Emotional, but not just to unnecessarily pluck at your heart strings.

And I am a fan of a good, strong, hefty ending that stays with you – like a hearty stew that has a fanciful herb in it that you can only pick up as an aftertaste.

Tell us about your forthcoming books.

My first two Pups board books (Rainbow Pups, Naughty Pups) are out right now with HGE (eek!). In May, I also have Love Makes a Family, an ode to rainbow families, coming out with HGE.

In July, look out for Wren by Katrina Lehman which I’ve illustrated. This picture book is coming out with the incredible, starry Scribe Publications and was supposed to be released a few years ago, but I had a health mishap and we had to reschedule. I’m eternally grateful that the world is finally seeing this glorious book!

Finally, Amazing Australian Women, written by Pamela Freeman and published by Hachette will be released in August. And as my mum would say, that’s quite enough to be getting on with.

Phew, that’s a lot of books!
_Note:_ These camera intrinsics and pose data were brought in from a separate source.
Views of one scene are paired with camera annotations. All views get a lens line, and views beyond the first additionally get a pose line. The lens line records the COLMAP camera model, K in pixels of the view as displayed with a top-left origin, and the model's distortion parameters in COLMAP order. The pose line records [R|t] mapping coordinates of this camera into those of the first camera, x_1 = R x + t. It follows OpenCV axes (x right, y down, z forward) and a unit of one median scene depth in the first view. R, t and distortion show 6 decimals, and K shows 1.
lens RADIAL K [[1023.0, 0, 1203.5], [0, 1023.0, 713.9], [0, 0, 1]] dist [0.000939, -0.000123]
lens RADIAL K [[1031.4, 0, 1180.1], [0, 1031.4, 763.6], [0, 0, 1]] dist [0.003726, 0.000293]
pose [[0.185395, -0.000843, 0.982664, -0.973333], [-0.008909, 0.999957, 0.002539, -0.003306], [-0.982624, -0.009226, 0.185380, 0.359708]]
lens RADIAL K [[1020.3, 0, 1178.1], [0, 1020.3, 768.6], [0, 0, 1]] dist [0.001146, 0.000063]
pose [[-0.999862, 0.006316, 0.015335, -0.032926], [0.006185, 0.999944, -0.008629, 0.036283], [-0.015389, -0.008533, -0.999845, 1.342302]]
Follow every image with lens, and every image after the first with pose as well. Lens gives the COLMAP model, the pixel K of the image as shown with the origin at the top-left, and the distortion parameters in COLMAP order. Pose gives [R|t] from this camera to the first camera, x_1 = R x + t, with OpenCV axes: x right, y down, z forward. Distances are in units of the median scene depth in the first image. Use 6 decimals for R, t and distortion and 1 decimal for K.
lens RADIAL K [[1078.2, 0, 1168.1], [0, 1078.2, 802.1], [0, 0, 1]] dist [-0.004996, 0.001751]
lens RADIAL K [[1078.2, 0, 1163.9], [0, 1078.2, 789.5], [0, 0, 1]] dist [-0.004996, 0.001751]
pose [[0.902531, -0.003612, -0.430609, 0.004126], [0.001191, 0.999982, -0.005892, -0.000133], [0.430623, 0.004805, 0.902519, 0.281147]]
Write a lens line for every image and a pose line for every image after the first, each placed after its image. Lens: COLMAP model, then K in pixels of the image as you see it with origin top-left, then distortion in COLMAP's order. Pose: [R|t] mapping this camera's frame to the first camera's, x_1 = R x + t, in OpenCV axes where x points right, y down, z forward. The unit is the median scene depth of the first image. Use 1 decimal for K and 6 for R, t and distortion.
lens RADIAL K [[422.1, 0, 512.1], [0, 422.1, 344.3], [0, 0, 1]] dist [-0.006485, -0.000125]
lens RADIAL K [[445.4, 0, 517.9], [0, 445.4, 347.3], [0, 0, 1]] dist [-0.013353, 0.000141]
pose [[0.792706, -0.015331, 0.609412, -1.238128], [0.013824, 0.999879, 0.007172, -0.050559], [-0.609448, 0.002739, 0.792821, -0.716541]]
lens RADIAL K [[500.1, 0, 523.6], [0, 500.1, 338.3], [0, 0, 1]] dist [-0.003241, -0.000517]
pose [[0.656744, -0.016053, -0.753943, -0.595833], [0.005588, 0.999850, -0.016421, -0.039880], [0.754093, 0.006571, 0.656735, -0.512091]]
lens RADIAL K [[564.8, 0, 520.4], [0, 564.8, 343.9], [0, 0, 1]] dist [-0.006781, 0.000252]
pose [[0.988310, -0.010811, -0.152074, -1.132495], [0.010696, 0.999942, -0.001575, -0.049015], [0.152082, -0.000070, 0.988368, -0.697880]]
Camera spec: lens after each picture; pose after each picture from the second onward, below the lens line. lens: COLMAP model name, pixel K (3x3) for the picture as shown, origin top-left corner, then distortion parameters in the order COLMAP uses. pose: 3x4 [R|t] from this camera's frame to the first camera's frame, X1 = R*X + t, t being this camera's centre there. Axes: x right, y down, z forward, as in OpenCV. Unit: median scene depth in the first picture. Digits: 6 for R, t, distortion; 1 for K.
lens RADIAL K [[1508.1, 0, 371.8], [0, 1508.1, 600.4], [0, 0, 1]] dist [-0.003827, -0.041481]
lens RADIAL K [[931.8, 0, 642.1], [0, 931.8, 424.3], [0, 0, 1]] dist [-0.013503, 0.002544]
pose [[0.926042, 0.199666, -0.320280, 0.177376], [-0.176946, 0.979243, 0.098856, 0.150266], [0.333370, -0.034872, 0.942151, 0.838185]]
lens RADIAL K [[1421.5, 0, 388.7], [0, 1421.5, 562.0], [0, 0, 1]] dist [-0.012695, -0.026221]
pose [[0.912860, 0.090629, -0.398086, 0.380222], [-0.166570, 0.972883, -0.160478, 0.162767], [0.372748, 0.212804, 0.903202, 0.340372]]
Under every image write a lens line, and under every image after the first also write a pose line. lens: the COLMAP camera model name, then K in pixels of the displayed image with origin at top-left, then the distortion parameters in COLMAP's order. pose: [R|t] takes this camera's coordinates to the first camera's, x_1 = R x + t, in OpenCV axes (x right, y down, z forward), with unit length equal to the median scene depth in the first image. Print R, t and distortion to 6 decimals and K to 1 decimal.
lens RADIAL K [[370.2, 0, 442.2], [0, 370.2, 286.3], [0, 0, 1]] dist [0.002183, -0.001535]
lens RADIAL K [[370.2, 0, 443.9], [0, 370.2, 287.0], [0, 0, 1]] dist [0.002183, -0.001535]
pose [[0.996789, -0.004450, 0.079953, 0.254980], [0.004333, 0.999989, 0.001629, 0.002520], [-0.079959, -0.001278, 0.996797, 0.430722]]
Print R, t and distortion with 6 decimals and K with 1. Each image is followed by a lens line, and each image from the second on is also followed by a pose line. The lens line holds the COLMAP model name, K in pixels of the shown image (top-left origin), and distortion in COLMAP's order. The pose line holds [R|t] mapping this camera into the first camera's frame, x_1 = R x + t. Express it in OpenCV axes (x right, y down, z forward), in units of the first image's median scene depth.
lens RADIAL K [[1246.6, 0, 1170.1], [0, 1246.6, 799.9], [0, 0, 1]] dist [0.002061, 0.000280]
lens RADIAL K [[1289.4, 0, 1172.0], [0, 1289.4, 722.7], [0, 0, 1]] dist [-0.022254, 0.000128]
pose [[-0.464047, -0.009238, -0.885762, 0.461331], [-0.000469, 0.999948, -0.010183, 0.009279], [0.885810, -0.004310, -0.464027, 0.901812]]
How do you go about juggling multiple projects?

With a lot of caffeine, inappropriate sleep hygiene, and sob sessions with my greyhound as therapist. In all seriousness, I adore being busy but have to get better at time management. I’ve had too many late nights with only the moon and Netflix as company recently! (That is the best part of working digitally – if you have a two monitor set up, you can draw AND watch TV! Talk about multitasking!) The tricky thing about illustration is that you never know how long a project might take, so time portioning is hard. It can all pour out as easily as a cup of warm milk, or be dragged, kicking and screaming, into existence. The latter obviously takes more time!

And finally, which illustrators inspire you?

Lately, I’ve been really into Károly Reich, a Hungarian illustrator who created the most fantastical, bright, bold, messy, fabulous worlds on paper. I saw a print of his (unattributed, of course!) online and went through a horrifically confused, warren-like Google wormhole to figure out who this amazing artist was. Finally, I arrived at that lovely name. Károly Reich. It was hard won, but he was worth it.

And of course, I will be perennially inspired by Mary Blair and Roger Duvoisin!